= What is expected =
Please write down the part of the electromagnetism text that runs from "Subnuclear ^nonmaterial/_nonmaterial energy" up to and including "a single proton.", word for word.

= Provided text =
+ + + + + + +

In 1821 Michael Faraday discovered and demonstrated the principle of electromagnetic rotation (i.e., the magnetic rotation induced by changing current flow in an electrical circuit). Formalized by Clerk Maxwell four decades later,52 Paul Hewitt succinctly states it as:

    A magnetic field is created in any region of space in which an electric field is changing with time. The magnitude of the induced magnetic field is proportional to the rate at which the electric field changes. The direction of the induced magnetic field is at right angles to the changing electric field.53

The corollary of the principle of electromagnetic rotation, the law of electromagnetic induction (i.e., the electric current induced in a conducting wire by a changing magnetic field), was discovered and demonstrated by Faraday in 1831.54 Formalized three decades later by Maxwell, Hewitt states it as:

    An electric field is created in any region of space in which a magnetic field is changing with time. The magnitude of the induced electric field is proportional to the rate at which the magnetic field changes. The direction of the induced electric field is at right angles to the changing magnetic field.55

Both statements (laws) are valid on all levels of energetic electromagnetic activity from the macroscopic to the subnuclear domain. Only the scale has changed.

Subnuclear ^nonmaterial/_nonmaterial energy interfaces:

1. Fundamental nonmaterial magnetic energy is also generated by particle spin and the motion of electric charges in the atomic nucleus.
2. The nucleus of each atom contains protons and neutrons.
   • Protons and neutrons are sometimes called nucleons.
   • The nucleus of the hydrogen atom consists of only a single proton.
3. Protons, neutrons, and hadrons (i.e., intranuclear particles called resonances) contain quarks and gluons.
   • Baryons (fermionic hadrons) contain 3 quarks.
     • Protons (charge +1) and electrically neutral neutrons (zero charge) are examples of baryons.
   • Mesons (bosonic hadrons) contain 2 quarks.
     • Pions and kaons are examples of mesons.

+ + + + + + +

= Material shown =
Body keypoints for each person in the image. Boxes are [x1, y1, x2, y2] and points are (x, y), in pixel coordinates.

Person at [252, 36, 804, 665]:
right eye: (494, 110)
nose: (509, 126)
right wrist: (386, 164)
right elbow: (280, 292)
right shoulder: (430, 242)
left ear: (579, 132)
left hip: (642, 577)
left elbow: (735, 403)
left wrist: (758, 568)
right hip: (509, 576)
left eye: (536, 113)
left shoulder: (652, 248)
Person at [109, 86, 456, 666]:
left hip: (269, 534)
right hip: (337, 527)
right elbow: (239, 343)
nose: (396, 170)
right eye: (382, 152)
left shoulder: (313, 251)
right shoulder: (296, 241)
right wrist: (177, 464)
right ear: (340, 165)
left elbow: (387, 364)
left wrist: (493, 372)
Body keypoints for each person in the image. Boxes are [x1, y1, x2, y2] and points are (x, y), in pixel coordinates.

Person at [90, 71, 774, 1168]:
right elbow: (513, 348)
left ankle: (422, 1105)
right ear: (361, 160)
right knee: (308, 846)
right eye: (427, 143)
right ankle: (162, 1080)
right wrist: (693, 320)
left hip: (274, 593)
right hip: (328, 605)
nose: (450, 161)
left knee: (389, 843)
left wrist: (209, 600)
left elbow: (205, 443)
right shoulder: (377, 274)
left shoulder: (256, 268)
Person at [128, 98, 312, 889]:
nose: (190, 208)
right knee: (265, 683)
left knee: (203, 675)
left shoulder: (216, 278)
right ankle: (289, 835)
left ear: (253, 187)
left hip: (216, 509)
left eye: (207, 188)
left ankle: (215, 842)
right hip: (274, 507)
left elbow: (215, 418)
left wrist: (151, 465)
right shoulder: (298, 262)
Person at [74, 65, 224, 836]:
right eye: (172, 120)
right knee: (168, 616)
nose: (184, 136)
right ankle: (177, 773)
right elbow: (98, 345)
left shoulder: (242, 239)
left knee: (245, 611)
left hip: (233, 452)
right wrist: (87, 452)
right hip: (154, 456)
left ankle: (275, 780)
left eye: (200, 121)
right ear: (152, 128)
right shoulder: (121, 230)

+ + + + + + +

= Answer for this exercise =
Subnuclear ^nonmaterial/_nonmaterial energy interfaces:

1. Fundamental nonmaterial magnetic energy is also generated by particle spin and the motion of electric charges in the atomic nucleus.
2. The nucleus of each atom contains protons and neutrons.
   • Protons and neutrons are sometimes called nucleons.
   • The nucleus of the hydrogen atom consists of only a single proton.